The Superstrata from Arevo is the world’s first 3D-printed unibody bike frame using thermoplastic carbon fiber composites. The fork and wheel frames are also 3D-printed using the same material. The first concept prototype was built in December 2017, and the final design is based on their 6th concept which was built in Jun 2020. This was followed by global launch in July 2020 via Indiegogo. The bike frame size can be customised for riders between 1.4m to 2.2 meters tall, and comes in urban and racing configuration which can be customised to individual needs. The urban configuration also comes with E-bike version for those looking for battery powered bikes.
It appears that the main selling point of the Superstrata frame is the weight, which is stated to weigh as low as 1.3kg. When fully fitted in classic racing configuration, the total weight is as low as 7.5kg. In comparison, most high-end racing bike normally weighs between 9 to 11 kg at the same or even higher price range. Even though it is lightweight, the company touted that the carbon fiber is 61 times the strength-to-weight ratio of steel, and 15 times in the case of titanium. The lighter weight may also mean more power savings for the E-bike version and hence more mileage per charge.
The design specification and cost-effectiveness of this bicycle frame is unrivaled at this time…? So we thought, but there are existing bicycle frames at around the same weight range.
One design feature of the Superstrata is the lack of seat tube that exists in most conventional design. This is not new per se, as the first seat-tube-less frame was first produced more than 28 years ago by Kestrel. Back then, we can vaguely recall the feedback from some riders was that they feel the seat-tube-less lacks stiffness (bad) or provide a “softer” ride (good). Either way, we love the curve and unconventional look of the bike frame back then when triathlon was a new thing with aerobars, carbon wheels, and the then famous Zipp frames.
The Superstrata may not be the first 3D-printed bike frame, even though it could be the first using thermoplastic carbon fiber composites. Renishaw stated that they were the first the develop the world’s first 3D-printed titanium bike frame in 2013, which we expect to be quite expensive in those days.
So there is nothing new in the Superstrata design, except for the use of new 3d printing technology? No, they may have the same “seat-tube-less” look but but there is another major design difference other than the manufacturing technology.
The Kestrel 500 (1992) is a monocoque frame which means the structure is supported by the “skin”, that is the carbon fiber. Whereas Superstrata (2020) is a unibody frame which supposedly mean the entire frame down to the inner core is built as one piece to support the structure. Unibody design may be new to bikes but it is the preferred construction method for most cars in the market today.
The Kestrel carbon bike frame has been around for a very long time.
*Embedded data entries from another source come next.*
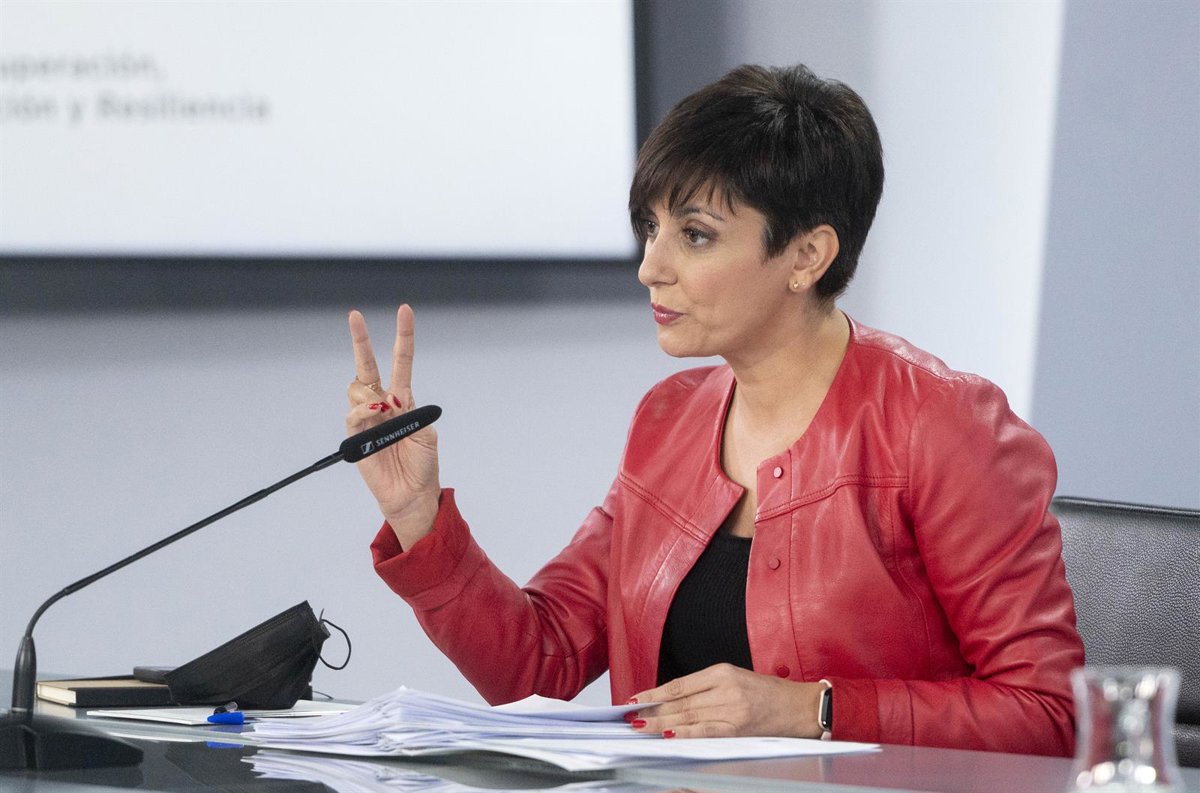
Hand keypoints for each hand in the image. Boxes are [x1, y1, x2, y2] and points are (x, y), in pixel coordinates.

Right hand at [346, 305, 440, 548]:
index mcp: (404, 400)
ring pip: (357, 389)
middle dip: (361, 340)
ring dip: (370, 395)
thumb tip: (388, 401)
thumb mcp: (426, 436)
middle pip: (368, 366)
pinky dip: (363, 411)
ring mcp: (368, 418)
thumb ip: (409, 414)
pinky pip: (352, 414)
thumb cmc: (423, 466)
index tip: (405, 311)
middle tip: (355, 315)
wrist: (412, 495)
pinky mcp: (356, 436)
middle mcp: (383, 404)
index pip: (402, 362)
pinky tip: (375, 416)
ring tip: (385, 413)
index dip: (403, 337)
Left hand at [627, 663, 824, 738]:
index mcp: (722, 672)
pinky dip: (685, 733)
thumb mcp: (735, 680)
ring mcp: (732, 709)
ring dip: (661, 723)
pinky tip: (668, 734)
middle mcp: (726, 688)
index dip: (653, 694)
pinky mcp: (739, 728)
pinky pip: (706, 731)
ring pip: (688, 716)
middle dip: (652, 710)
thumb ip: (706, 689)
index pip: (679, 685)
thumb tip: (671, 702)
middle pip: (680, 701)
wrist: (800, 707)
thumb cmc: (768, 694)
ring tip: (641, 727)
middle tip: (630, 717)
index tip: (635, 700)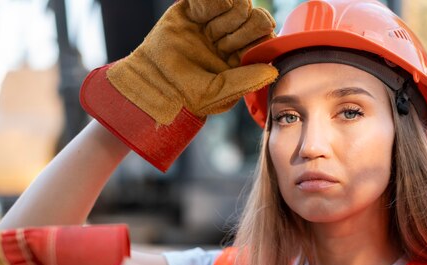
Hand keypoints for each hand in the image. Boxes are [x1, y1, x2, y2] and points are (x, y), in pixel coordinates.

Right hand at [80, 0, 278, 171]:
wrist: (152, 81)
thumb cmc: (185, 94)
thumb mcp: (219, 92)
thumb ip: (247, 80)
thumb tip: (274, 70)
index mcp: (241, 59)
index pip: (265, 38)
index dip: (257, 38)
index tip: (238, 50)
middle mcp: (231, 39)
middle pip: (255, 17)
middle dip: (242, 28)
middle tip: (221, 43)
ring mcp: (214, 23)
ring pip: (239, 4)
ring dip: (225, 19)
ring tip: (209, 33)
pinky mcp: (196, 9)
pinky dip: (211, 3)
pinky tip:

The 2019 Talon X (below) is one of the latest model which comes with seat tube and weighs at 8.4kg for a complete bike including Shimano Ultegra components. We do not have the weight of the Talon X frame to compare apple to apple, but if equipped with the lighter weight components, we believe the complete bike can easily get under 8.0kg to match the Superstrata.
The Talon X is constructed using our highest grade 800K ultra high-modulus carbon fiber for a light, but incredibly strong platform. Shimano’s Ultegra drivetrain is matched to Oval Concepts 527 wheels providing lightweight performance. Each frame size has unique tube lengths, diameters, shapes, and carbon layups to produce the best possible ride quality for every size rider.
Most triathletes in the 90s would already know Kestrel, and wished that we had the budget to buy one of the frame back then. Given the choice today, which bike frame would you choose? Personally I would prefer to pick the Talon X as it comes with the seat tube, and its produced by an established brand with more than 30 years in the bike business. The weight is only 8.4kg and priced at $1999 today, which is comparable to Superstrata price.
Nevertheless, we look forward to see if 3d printed frames do disrupt this industry, and if it will become the new norm for manufacturers moving forward. If yes, we should be seeing more of such design in the competitions, triathlon, Tour de France, etc.